- **Work instructions**
1) In the passage on WWF Greece and the MAVA Foundation, what has MAVA's relationship with WWF Greece evolved into?
2) Say whether each statement agrees with the passage on WWF Greece and the MAVA Foundation: (a) WWF Greece was first established in the early 90's. (b) The writer gives five top lessons. (c) WWF Greece has kept to a single source of funding.
3) Write the next part of the passage on WWF Greece and the MAVA Foundation, starting after its final sentence.

- **Selected excerpt**
====================
Luc understood the importance of respecting the rhythms of change, both in nature and in local communities. In a diverse region such as the Mediterranean, where humans have co-existed and co-evolved with nature for years, this understanding is fundamental to the success and long term viability of conservation efforts. In short, just as Luc had said, conservation takes time.
Since our initial establishment in the early 90’s, WWF Greece has enjoyed the continued support of the MAVA Foundation. We are proud and privileged to be considered a partner. Many of our conservation successes over the last 25 years would not have been possible were it not for MAVA. Looking back on all these years, there are certainly many valuable lessons to be learned. Here are the top three for me:
⇒ From project donor to strategic partner: Over the years, our relationship with MAVA has evolved, from that of a donor of individual projects to one of a strategic partner. This change has had important positive implications for both parties. From our side, it has allowed us to plan and implement long-term strategies with the relative security and support of a major partner. We have managed to diversify our funding sources, with the overall aim of securing financial sustainability and growing our individual supporter base. For an NGO operating in the challenging setting of Greece, this is no easy task but having MAVA as a strategic partner has certainly made it that much more feasible. From MAVA’s perspective, I presume this shift translates to better alignment of strategies, empowering of its partners and ultimately, greater impact.
====================
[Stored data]

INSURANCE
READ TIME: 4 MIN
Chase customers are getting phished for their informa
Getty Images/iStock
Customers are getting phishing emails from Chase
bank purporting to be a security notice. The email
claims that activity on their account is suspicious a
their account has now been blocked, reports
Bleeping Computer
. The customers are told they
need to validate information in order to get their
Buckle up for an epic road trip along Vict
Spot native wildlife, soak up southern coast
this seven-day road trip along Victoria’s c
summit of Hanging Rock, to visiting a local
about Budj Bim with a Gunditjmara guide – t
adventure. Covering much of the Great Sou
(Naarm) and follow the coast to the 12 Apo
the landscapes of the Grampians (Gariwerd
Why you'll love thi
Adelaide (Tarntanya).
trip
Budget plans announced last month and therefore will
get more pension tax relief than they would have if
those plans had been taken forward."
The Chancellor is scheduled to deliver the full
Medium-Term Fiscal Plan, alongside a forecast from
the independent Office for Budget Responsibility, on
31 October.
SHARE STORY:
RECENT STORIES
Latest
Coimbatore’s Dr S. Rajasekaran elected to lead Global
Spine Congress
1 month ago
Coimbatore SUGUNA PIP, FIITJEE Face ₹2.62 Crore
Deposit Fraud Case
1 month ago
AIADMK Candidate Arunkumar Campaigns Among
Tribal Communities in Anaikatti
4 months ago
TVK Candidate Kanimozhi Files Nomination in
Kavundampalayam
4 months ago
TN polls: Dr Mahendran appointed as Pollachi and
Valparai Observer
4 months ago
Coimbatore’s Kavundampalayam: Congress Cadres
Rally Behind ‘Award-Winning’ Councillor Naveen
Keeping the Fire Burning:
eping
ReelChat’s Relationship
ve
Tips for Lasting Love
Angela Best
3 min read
====================
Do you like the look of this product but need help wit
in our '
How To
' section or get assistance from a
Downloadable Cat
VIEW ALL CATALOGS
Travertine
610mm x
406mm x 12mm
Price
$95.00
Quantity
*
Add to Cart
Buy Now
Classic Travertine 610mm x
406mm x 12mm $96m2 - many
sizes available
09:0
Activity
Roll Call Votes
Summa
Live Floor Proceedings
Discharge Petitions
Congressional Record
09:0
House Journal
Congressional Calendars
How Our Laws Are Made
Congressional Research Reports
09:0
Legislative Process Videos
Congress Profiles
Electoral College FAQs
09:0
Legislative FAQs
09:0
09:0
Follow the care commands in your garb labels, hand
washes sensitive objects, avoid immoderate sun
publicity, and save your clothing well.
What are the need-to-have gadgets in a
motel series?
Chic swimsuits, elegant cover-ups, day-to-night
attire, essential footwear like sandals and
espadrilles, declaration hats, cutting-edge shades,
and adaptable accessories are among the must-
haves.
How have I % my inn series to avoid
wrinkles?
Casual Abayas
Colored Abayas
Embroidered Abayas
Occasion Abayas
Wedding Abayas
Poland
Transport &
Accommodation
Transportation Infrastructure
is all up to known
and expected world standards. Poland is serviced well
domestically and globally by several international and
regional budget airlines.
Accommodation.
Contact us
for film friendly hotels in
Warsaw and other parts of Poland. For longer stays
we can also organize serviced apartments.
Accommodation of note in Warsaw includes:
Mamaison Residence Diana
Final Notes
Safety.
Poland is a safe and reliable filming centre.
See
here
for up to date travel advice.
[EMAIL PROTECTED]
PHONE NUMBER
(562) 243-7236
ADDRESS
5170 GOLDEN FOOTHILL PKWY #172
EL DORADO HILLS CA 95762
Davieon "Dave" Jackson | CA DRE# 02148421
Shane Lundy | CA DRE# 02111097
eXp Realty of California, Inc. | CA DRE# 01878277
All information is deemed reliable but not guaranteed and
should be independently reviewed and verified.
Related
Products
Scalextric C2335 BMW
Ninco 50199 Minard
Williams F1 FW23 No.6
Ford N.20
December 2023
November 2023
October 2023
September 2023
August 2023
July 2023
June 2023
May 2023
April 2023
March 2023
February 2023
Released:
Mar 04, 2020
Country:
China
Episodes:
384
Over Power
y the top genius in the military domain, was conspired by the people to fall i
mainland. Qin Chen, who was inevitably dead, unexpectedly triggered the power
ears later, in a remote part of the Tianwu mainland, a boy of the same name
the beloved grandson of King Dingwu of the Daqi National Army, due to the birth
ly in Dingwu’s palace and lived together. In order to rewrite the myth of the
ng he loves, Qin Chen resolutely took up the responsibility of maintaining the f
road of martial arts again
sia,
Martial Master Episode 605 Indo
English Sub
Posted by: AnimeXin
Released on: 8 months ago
====================
- **Answers for this exercise**
1) MAVA has gone from a donor of individual projects to a strategic partner.

2)
(a) Yes: "Since our initial establishment in the early 90’s"
(b) No: "Here are the top three for me:"
(c) No: "We have managed to diversify our funding sources"

3)
⇒ Trust and transparency: The fact that our two organisations have known each other for so long is certainly a plus, but time alone does not de facto guarantee success. Our relationship with the MAVA Foundation has been built on the principles of trust and transparency. We have learned to speak openly and take pride together in our successes but also to share our failures and challenges. It has not always been easy but being open and honest with each other has proven to be absolutely key. It goes without saying that the special relationships and friendships that have developed between our people over time have also been critical.
⇒ Scaling up resources and impact: A few years back, we started a project to identify and protect hundreds of small wetlands located on the Greek islands. With the encouragement of the MAVA Foundation, that project has now evolved into a pan-Mediterranean effort called MedisWet that aims to replicate and scale up our experience from Greece to the entire region. In the transboundary Prespa region, we worked together with MAVA and other partners to develop PONT, a conservation trust fund that will provide long-term financing to conservation efforts. Important initiatives such as these have brought us out of our respective comfort zones and together we have scaled up resources, brought together many other partners and hopefully through this, will achieve greater impact.
When it comes to supporting long-term conservation in Greece and the Mediterranean, the MAVA Foundation is in a class of its own. As we plan for the years ahead when MAVA will no longer be with us, we will treasure and build on the lessons we have learned, we will remember the great people we have worked with, and we will honour the vision and wisdom of Luc Hoffmann.